The Brand Blueprint: Creative Brief Builder
Logo Design Creative Brief & Questionnaire
Great brands aren't guessed; they are engineered. This creative brief helps us extract your vision, goals, and market positioning to build a visual identity that drives revenue.
⚠️ Important: Do you have a project quote yet? This questionnaire is the second step in our process. If you haven't received a cost estimate, please Request a Quote first. We cannot start design work without an agreed commercial framework.
How to Complete Your Design Brief
Please allow 20-30 minutes to complete this form. Your detailed responses become our strategic roadmap.
The “Golden Rule” of Briefing: Imagine explaining your business to a potential investor who has never heard of you before. Avoid jargon. Be specific. Tell us not just what you do, but why it matters to your customers.
Prefer to work offline? Download the Word Document Brief and email it back to us.
Briefing Tips
❌ Bad Input:
“I want something modern and blue.”
✅ Good Input:
“We want to convey trust and stability to financial directors, similar to [Competitor X], but with a more innovative edge. We prefer deep navy over bright azure.”
Frequently Asked Questions
Why must I complete this questionnaire when I just want a logo?
Because 90% of design disasters happen when designers guess what you want instead of knowing what you need. This questionnaire is the difference between getting a logo that generates revenue and one that makes you cringe. Skip it, and you'll waste months on revisions that could have been avoided in 20 minutes.
What if I don't know the answers to some questions?
Answer what you know and be honest about what you don't. “I'm not sure yet” is a better answer than guessing. However, if you can't articulate who your business serves, your customers won't understand either. Use this questionnaire as a tool to clarify your own business positioning.
I don't have a quote yet. Should I still fill this out?
No. Get your quote first. Here's why: without knowing your budget and scope, you might spend 30 minutes crafting responses for a project that doesn't match your needs. Get the commercial side sorted, then dive into the creative brief. It saves everyone's time.
May I provide you with bullet points or schedule a quick call?
A phone call captures only 20% of the necessary detail. In conversation, nuances are lost, and memories fade. This written brief becomes the single source of truth for your project. Detailed and thoughtful responses correlate directly with a higher-quality design outcome.
Should I include my competitors' logos?
Absolutely. Not so we can copy them, but so we know what to avoid. If every competitor in your niche uses a blue shield icon, we need to be aware of this so we can design something that disrupts that pattern.
I've got loads of ideas for colours and fonts.

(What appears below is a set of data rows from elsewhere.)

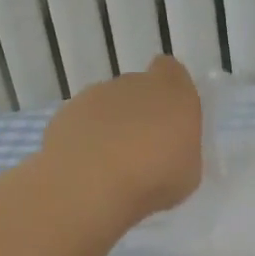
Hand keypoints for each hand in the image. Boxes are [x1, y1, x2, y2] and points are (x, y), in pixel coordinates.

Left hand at [40, 55, 203, 225]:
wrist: (88, 184)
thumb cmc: (153, 178)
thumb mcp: (189, 173)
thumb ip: (181, 151)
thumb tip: (170, 151)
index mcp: (173, 93)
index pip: (171, 71)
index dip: (170, 88)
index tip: (170, 113)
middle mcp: (134, 84)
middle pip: (139, 88)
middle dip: (140, 112)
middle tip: (143, 150)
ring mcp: (96, 96)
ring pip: (108, 105)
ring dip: (111, 126)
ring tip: (112, 165)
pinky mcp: (65, 113)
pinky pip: (82, 122)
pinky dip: (84, 139)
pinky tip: (87, 168)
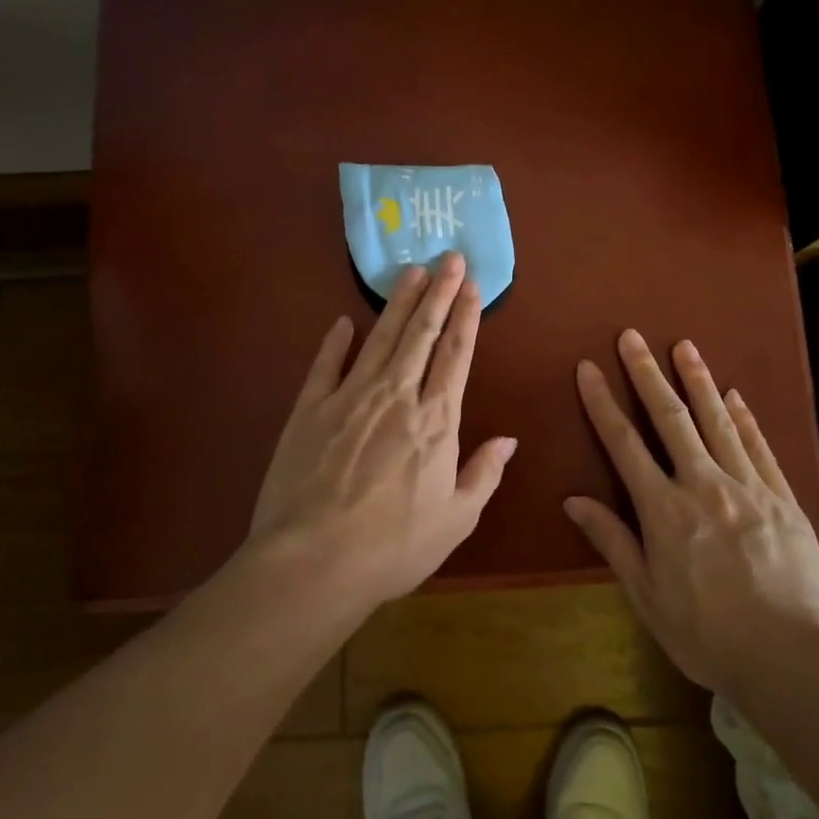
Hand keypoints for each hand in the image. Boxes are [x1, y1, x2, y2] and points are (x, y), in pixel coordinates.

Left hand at [248, 251, 516, 608]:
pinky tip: (343, 321)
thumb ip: (484, 474)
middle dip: (437, 292)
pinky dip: (335, 342)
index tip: (471, 285)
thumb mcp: (455, 520)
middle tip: (447, 256)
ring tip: (410, 271)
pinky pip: (326, 365)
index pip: (456, 355)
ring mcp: (350, 397)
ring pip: (381, 337)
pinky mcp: (309, 409)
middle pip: (422, 333)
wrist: (312, 562)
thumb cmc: (393, 547)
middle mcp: (396, 395)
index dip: (465, 316)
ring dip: (398, 302)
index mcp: (436, 420)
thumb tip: (509, 440)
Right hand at [567, 330, 818, 699]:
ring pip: (717, 421)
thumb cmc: (708, 635)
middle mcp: (703, 485)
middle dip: (647, 373)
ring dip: (698, 380)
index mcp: (664, 510)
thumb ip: (613, 542)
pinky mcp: (783, 498)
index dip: (603, 402)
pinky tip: (736, 395)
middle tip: (632, 337)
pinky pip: (759, 447)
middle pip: (670, 418)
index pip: (624, 443)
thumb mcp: (648, 596)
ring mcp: (748, 487)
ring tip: (684, 346)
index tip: (589, 369)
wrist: (792, 660)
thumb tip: (574, 500)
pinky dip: (745, 418)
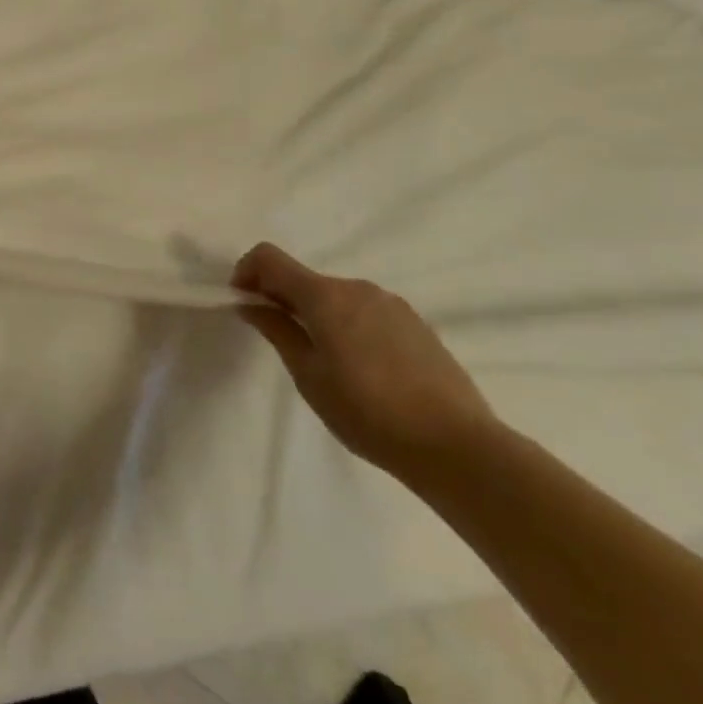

Should I include them all?
Include your preferences, but don't handcuff the creative process. Share what you're drawn to and, more importantly, why. But remember—you're hiring a designer because they know what works, not just what you like. Trust the process whilst being clear about your non-negotiables.
What's the difference between filling this out versus just having a phone call?
A phone call accounts for only 20% of what this questionnaire captures. In conversation, you'll forget crucial details, I'll miss important nuances, and we'll both assume things that aren't true. This written brief becomes our single source of truth throughout the project—no “I thought you meant” moments later.
My business has multiple target audiences. How do I handle that in the questionnaire?
Pick your primary audience that drives 60-80% of your revenue. If you try to appeal to everyone, you'll connect with no one. Your logo needs to speak to your most valuable customers first. You can always create variations or sub-brands for secondary audiences later.
I'm a startup with no existing brand materials. Is that a problem?
It's an advantage. We're building from scratch without having to work around existing baggage. But do your homework first—research your market, understand your positioning, and be clear about your ambitions. A startup with clarity beats an established business with confusion every time.
How specific should I be about the style I want?
Be specific about the feeling you want to create, not the exact visual execution. Instead of “I want a blue circle with sans-serif text,” say, “I want to feel trustworthy and approachable but not boring.” Give me the destination, not the route—that's what you're paying for.
Can I make changes to my questionnaire responses after I have submitted them?
Minor clarifications? Absolutely. Complete rewrites because you've changed your entire business strategy? That's a new project. The questionnaire locks in the creative direction, so ensure you're confident in your answers before submitting.
What happens if I don't provide enough detail in my responses?
I'll reply with follow-up questions, which will delay your project. Worse, I might make assumptions that take the design in the wrong direction. Front-load the detail now, and you'll get concepts that hit the mark from round one instead of round three.
Should I involve my business partner or team in completing this?
If they have decision-making power over the final logo, yes. But don't complete it by committee. One person should own the questionnaire and gather input from stakeholders beforehand. Too many cooks spoil the broth, and too many opinions spoil the brief.
I run multiple businesses. Do I need separate questionnaires for each logo?
Unless your businesses share the same audience, positioning, and personality, which they don't, then yes, you need separate questionnaires; each brand deserves its strategic foundation. Shortcuts here lead to logos that appear related but fail to serve their specific purpose.